**Source passage**
━━━━━━

To summarize our 2021 travels – we pulled out of Chokoloskee on April 9 and returned on Nov 11 with an additional 17,319 miles, 8626 of which were towing miles. Traveling spanned over 216 nights, 48 locations, 16 states, and 8 new states meeting our sticker map criterion which is at least one night in the RV. We visited 10 national parks and stayed in 7 state parks (representing 4 states) and spent 41 nights in 8 Army Corp of Engineers campgrounds across 6 states. We boondocked a total of 4 nights (3 Harvest Hosts) and enjoyed full hook up 76% of the time.
As we near the end of another year, it is only fitting to reminisce on our travels. And because I am a blogger, I will share my reminiscing with you! But wait, don’t leave yet because what I will do is boil our travels down to some highlights, provide you information on specific regions (routes, campgrounds, places of interest), and perhaps add some useful tips, especially for those who are current or future RV travelers.
I begin my reminiscing with a top ten campground list from 2021. Chosen out of 45 campgrounds, these 10 stand out because of one simple criterion – we would be contentedly happy at this campground for an extended period because of its abundant natural space (land or water) that can be explored, irrespective of its amenities.
However, this list comes with a BIG DISCLAIMER – rating is not based on amenities such as wifi, phone signal, antennae TV or laundry; rather it is all about the aesthetics, the wilderness, the space, the wildlife. In fact, lack of all said amenities were absent at some of these campgrounds! So, I will admit, the great outdoors is the draw, lacking certain amenities, especially a phone signal is challenging beyond a 2-3 day stay.
Nevertheless, if you want to “get away” to a conveniently located campground where you can paddle or hike in a wilderness area while having the comforts of a campground that accommodates large RVs, check out these campgrounds.
Headwaters Camping and Cabins. Out of necessity, we stayed at this rustic campground on Big Bradford Lake in northern Michigan for 42 nights.
So, we really got to know the place well. It is relatively secluded (but easy to get to) and among the quietest campgrounds we have stayed in. Viewing the sunrise over the lake, long walks in the surrounding forest, the ease of launching the kayak, and the wonderful onsite owners, all made the lack of wifi and laundry facility less painful. Read more about this northern Michigan location here.

━━━━━━

**Records**

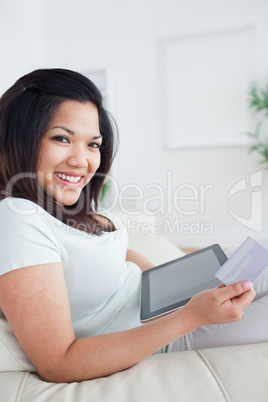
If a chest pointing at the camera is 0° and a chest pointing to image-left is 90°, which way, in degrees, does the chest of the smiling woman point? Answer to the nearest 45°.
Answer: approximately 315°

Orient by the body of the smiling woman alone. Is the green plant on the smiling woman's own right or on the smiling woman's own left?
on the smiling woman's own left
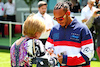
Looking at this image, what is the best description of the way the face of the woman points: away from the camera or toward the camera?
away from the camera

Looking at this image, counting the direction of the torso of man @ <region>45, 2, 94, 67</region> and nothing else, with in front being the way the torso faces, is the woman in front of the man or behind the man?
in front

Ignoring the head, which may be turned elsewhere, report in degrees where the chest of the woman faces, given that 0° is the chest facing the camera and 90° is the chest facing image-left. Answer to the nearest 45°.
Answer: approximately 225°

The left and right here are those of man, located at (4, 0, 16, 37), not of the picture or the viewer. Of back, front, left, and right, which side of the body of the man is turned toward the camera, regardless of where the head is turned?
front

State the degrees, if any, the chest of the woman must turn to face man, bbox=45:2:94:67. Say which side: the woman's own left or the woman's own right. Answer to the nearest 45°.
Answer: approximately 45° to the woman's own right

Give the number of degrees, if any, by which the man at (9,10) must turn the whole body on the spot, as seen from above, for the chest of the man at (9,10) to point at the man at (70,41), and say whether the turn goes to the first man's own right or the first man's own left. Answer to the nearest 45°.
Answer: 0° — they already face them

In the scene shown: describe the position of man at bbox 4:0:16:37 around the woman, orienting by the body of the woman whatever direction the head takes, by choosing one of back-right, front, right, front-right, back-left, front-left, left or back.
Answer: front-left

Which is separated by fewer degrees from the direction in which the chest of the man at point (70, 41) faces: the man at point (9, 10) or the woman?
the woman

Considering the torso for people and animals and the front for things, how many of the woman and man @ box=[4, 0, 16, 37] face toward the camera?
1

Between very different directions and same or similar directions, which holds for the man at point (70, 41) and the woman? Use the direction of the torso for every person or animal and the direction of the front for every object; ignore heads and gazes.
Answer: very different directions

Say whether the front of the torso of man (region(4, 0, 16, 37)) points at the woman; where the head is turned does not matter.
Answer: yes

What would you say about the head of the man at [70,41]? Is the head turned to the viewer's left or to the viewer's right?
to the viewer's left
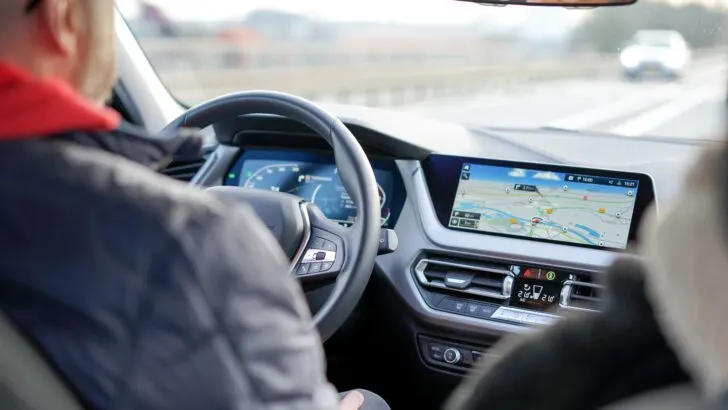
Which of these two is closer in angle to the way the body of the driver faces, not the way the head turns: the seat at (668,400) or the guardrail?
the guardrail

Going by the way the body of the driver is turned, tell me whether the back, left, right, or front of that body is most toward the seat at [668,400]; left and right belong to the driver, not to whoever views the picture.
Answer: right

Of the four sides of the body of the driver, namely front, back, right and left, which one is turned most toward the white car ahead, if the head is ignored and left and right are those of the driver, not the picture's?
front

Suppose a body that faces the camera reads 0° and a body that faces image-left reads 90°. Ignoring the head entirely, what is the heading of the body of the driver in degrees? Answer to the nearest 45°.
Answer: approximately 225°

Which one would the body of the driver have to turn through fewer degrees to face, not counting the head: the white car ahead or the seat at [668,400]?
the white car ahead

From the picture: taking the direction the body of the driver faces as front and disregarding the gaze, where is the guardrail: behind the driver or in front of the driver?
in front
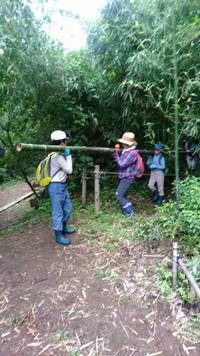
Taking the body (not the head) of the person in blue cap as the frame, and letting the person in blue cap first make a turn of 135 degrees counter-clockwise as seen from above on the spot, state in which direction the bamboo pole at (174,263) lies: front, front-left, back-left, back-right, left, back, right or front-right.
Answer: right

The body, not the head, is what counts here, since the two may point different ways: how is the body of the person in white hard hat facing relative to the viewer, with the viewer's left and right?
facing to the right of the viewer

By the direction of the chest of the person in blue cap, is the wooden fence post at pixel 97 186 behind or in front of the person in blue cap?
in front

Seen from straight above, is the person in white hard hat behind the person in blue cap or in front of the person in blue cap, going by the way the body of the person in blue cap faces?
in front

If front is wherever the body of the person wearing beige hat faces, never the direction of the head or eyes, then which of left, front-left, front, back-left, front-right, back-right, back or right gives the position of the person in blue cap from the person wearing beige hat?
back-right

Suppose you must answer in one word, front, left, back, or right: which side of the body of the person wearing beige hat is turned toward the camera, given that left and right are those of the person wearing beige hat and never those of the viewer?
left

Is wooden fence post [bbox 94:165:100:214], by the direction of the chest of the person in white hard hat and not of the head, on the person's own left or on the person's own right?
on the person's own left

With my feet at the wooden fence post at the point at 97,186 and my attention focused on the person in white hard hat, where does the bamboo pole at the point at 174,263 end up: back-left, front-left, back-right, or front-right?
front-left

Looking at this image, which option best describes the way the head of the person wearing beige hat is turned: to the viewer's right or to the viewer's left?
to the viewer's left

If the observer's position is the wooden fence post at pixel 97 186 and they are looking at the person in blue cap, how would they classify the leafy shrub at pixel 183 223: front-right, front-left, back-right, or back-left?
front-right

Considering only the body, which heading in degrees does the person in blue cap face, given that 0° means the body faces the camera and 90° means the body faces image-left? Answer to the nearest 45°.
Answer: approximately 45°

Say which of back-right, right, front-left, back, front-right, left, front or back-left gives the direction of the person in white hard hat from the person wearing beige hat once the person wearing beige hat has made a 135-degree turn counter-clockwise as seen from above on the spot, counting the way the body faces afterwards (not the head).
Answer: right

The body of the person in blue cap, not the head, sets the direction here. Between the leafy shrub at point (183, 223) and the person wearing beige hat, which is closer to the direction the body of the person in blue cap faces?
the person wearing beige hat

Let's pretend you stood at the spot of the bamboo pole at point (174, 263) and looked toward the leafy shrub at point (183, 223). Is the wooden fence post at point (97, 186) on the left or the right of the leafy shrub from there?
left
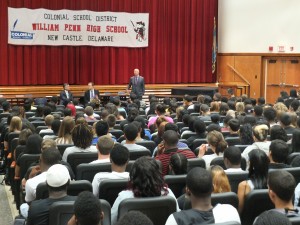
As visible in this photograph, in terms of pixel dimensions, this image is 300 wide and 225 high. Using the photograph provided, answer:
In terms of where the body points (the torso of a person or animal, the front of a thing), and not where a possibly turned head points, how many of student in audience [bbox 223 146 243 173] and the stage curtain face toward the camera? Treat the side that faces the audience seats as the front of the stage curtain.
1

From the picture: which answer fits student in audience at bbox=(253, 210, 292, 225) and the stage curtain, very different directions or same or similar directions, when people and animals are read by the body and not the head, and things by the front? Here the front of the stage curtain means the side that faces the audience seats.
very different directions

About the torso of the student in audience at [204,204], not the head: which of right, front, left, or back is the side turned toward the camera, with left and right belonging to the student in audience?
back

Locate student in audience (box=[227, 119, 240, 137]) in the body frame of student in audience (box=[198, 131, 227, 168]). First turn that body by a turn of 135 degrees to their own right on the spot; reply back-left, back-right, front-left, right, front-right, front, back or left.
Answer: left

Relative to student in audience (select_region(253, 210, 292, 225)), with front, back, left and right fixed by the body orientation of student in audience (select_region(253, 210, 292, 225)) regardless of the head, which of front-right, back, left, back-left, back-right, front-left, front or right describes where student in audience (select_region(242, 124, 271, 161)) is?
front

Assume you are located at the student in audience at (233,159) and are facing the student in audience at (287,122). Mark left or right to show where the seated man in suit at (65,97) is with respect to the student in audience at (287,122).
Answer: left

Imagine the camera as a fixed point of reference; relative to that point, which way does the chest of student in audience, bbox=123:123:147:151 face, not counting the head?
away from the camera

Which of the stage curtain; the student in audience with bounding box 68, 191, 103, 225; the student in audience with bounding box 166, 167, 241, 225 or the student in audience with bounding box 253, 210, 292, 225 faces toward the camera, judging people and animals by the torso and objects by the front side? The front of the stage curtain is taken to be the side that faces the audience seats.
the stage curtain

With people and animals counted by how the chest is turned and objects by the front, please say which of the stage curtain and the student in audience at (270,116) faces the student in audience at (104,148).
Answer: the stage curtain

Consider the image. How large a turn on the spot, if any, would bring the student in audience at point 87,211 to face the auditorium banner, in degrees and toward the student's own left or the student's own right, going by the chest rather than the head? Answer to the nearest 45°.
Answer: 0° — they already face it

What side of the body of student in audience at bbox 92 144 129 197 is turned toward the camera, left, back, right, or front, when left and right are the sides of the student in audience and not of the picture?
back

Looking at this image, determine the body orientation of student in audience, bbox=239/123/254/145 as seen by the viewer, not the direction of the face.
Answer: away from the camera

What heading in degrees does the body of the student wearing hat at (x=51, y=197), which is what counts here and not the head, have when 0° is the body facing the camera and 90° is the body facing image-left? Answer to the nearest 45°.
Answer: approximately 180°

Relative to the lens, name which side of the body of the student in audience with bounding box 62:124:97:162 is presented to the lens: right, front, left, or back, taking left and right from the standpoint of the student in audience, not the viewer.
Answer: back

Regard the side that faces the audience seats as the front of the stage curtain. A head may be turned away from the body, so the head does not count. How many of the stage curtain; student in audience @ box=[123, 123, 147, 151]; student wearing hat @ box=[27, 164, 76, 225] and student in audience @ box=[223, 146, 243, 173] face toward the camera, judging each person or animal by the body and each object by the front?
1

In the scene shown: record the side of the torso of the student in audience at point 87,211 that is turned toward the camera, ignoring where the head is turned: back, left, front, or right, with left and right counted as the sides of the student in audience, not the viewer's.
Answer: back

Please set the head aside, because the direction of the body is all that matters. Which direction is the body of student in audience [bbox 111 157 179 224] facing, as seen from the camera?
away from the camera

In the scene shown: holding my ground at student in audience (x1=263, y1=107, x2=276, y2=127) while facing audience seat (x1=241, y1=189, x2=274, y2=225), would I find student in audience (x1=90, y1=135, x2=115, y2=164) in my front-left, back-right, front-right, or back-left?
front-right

━━━━━━

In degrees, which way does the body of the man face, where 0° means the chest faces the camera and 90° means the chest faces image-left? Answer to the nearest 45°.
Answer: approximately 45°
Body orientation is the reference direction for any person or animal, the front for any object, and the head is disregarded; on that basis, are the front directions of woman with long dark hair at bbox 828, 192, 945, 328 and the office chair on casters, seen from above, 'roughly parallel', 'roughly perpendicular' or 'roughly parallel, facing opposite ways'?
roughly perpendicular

━━━━━━

**Activity**
Reproduce the travel passage word for word, starting with "As we near the" and going on through "of its amenities.". Work from the travel passage alone.

**Answer for the task**
As we near the end of another year, it is only fitting to reminisce on our travels. And because I am a blogger, I will share my reminiscing with you! But wait, don’t leave yet because what I will do is boil our travels down to some highlights, provide you information on specific regions (routes, campgrounds, places of interest), and perhaps add some useful tips, especially for those who are current or future RV travelers.
I begin my reminiscing with a top ten campground list from 2021. Chosen out of 45 campgrounds, these 10 stand out because of one simple criterion – we would be contentedly happy at this campground for an extended period because of its abundant natural space (land or water) that can be explored, irrespective of its amenities.